[ABOUT THIS EXERCISE]: Below is a set of entries. Reproduce exactly the lines from the one containing "2.5.3.1 Making superoxide" through the end, both included.

[Collected data]
□ □ □ □ □ □ □

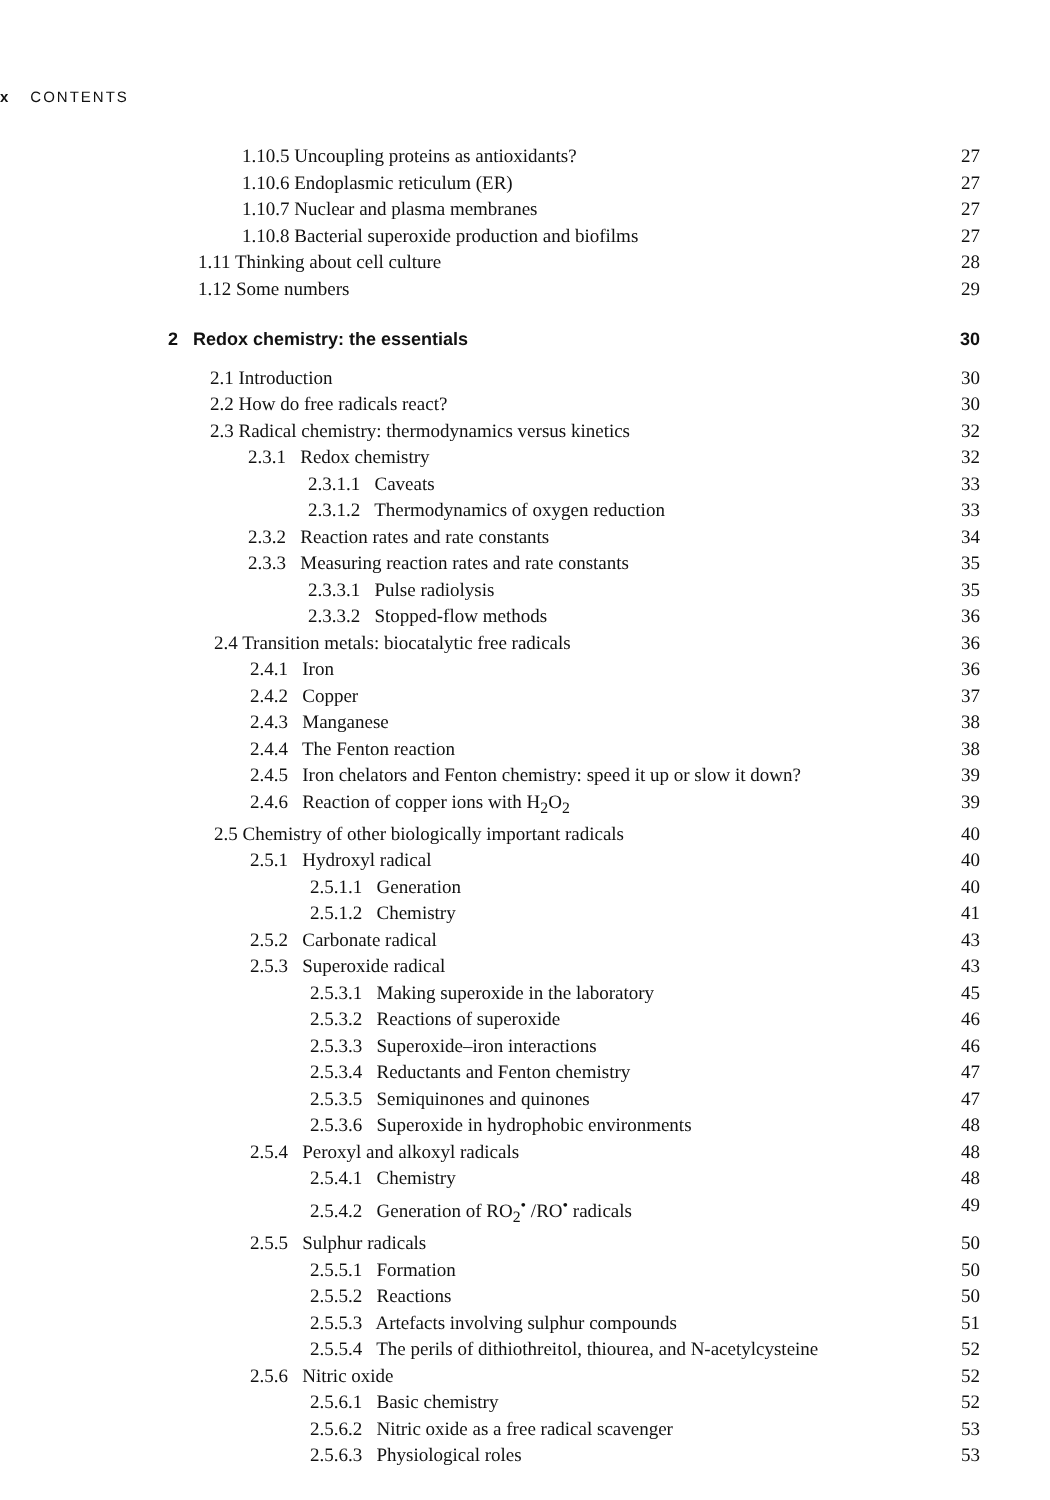x CONTENTS
1.10.5 Uncoupling proteins as antioxidants? 27
1.10.6 Endoplasmic reticulum (ER) 27
1.10.7 Nuclear and plasma membranes 27
1.10.8 Bacterial superoxide production and biofilms 27
1.11 Thinking about cell culture 28
1.12 Some numbers 29
2 Redox chemistry: the essentials 30
2.1 Introduction 30
2.2 How do free radicals react? 30
2.3 Radical chemistry: thermodynamics versus kinetics 32
2.3.1 Redox chemistry 32
2.3.1.1 Caveats 33
2.3.1.2 Thermodynamics of oxygen reduction 33
2.3.2 Reaction rates and rate constants 34
2.3.3 Measuring reaction rates and rate constants 35
2.3.3.1 Pulse radiolysis 35
2.3.3.2 Stopped-flow methods 36
2.4 Transition metals: biocatalytic free radicals 36
2.4.1 Iron 36
2.4.2 Copper 37
2.4.3 Manganese 38
2.4.4 The Fenton reaction 38
2.4.5 Iron chelators and Fenton chemistry: speed it up or slow it down? 39
2.4.6 Reaction of copper ions with H<sub>2</sub>O<sub>2</sub> 39
2.5 Chemistry of other biologically important radicals 40
2.5.1 Hydroxyl radical 40
2.5.1.1 Generation 40
2.5.1.2 Chemistry 41
2.5.2 Carbonate radical 43
2.5.3 Superoxide radical 43
2.5.3.1 Making superoxide in the laboratory 45
2.5.3.2 Reactions of superoxide 46
2.5.3.3 Superoxide–iron interactions 46
2.5.3.4 Reductants and Fenton chemistry 47
2.5.3.5 Semiquinones and quinones 47
2.5.3.6 Superoxide in hydrophobic environments 48
2.5.4 Peroxyl and alkoxyl radicals 48
2.5.4.1 Chemistry 48
2.5.4.2 Generation of RO<sub>2</sub><sup>•</sup> /RO<sup>•</sup> radicals 49
2.5.5 Sulphur radicals 50
2.5.5.1 Formation 50
2.5.5.2 Reactions 50
2.5.5.3 Artefacts involving sulphur compounds 51
2.5.5.4 The perils of dithiothreitol, thiourea, and N-acetylcysteine 52
2.5.6 Nitric oxide 52
2.5.6.1 Basic chemistry 52
2.5.6.2 Nitric oxide as a free radical scavenger 53
2.5.6.3 Physiological roles 53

□ □ □ □ □ □ □

[YOUR SOLUTION]:
2.5.3.1 Making superoxide in the laboratory 45
2.5.3.2 Reactions of superoxide 46
2.5.3.3 Superoxide–iron interactions 46
2.5.3.4 Reductants and Fenton chemistry 47
2.5.3.5 Semiquinones and quinones 47
2.5.3.6 Superoxide in hydrophobic environments 48
2.5.4 Peroxyl and alkoxyl radicals 48
2.5.4.1 Chemistry 48
2.5.4.2 Generation of RO<sub>2</sub><sup>•</sup> /RO<sup>•</sup> radicals 49
2.5.5 Sulphur radicals 50
2.5.5.1 Formation 50
2.5.5.2 Reactions 50
2.5.5.3 Artefacts involving sulphur compounds 51
2.5.5.4 The perils of dithiothreitol, thiourea, and N-acetylcysteine 52
2.5.6 Nitric oxide 52
2.5.6.1 Basic chemistry 52
2.5.6.2 Nitric oxide as a free radical scavenger 53
2.5.6.3 Physiological roles 53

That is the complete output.